SSDs are becoming cheap as... chips. Where where will it all end?
I was clearing out a box of hard disks the other day. Some of then were even in their original, unopened wrapping, bought for some project that didn't happen or which took another form. The thing is, what do you do with a "brand new", two year old disk? It's probably OK for something but the size and weight and relatively low capacity by today's standards mean that it's probably not going to be worth as much as it costs to send somewhere.
And then there were the drives that I had been using, which were anything up to seven years old. (There were even older ones but I had nothing I could connect them to!) I went through them one by one. I would say that their average age was about four years. Only half of them worked!
I found that quite shocking but not completely unexpected, because it is roughly consistent with what I've heard on the grapevine about old hard disks. It's shocking because hard drives are now so cheap that it's tempting to think of them as perfect for long term storage - like a huge wooden box. But they're clearly not suitable for long term - not unless you RAID them somehow.
But, certainly at the lower capacity end of the scale, hard disks are going to have a hard time, simply because SSDs are so cheap.
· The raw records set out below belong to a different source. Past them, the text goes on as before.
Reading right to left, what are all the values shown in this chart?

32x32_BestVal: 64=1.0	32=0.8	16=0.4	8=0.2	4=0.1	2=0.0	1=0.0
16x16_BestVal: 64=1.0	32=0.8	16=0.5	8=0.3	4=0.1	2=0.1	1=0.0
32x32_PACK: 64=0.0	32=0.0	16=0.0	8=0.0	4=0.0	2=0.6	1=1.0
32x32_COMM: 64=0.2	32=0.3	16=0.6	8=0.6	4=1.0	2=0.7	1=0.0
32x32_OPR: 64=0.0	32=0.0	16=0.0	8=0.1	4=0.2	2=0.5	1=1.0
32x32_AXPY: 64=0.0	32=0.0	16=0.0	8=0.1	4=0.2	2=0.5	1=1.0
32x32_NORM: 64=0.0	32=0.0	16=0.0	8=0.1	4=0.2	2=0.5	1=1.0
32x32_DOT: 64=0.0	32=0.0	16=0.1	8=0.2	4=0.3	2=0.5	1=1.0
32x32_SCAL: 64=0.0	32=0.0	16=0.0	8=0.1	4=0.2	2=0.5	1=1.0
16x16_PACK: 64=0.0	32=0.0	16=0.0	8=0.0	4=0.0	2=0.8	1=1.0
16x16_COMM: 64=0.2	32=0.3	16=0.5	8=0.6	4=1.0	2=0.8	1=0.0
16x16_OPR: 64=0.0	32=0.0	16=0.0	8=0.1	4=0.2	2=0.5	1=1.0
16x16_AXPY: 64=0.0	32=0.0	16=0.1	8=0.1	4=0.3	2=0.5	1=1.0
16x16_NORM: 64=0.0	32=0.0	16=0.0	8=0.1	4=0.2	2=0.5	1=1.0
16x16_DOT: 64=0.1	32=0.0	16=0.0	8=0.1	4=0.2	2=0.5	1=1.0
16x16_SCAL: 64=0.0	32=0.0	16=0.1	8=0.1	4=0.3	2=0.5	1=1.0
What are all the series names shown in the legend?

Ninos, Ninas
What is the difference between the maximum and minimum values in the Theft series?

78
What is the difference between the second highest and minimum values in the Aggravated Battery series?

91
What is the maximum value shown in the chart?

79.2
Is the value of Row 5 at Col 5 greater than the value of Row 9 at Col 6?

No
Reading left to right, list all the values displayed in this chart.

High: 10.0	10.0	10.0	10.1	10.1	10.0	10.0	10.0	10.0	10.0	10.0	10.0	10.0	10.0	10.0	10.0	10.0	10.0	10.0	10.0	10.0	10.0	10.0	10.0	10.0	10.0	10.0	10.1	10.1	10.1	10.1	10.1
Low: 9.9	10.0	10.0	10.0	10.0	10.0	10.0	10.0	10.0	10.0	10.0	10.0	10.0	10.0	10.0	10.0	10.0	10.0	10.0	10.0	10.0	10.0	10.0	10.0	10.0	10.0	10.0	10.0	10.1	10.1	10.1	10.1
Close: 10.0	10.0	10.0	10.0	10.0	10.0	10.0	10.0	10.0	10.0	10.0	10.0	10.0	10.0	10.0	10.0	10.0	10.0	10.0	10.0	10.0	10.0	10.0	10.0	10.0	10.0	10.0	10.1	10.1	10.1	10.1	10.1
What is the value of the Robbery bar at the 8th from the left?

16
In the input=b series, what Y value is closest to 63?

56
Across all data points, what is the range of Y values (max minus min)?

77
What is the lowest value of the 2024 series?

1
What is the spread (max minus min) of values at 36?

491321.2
Admittedly the item in our headline picture was spotted in a special "one day offer", but these things come up pretty frequently so it wouldn't be difficult to get a decent 240GB SSD at around this price if you're prepared to look for it.
All of which means that, surely, the time has come when there's no reason at all to not put an SSD in the next computer you're building - or ordering from your computer retailer. None at all.
It feels like we've crossed some kind of threshold, where the only motor inside your computer is the fan.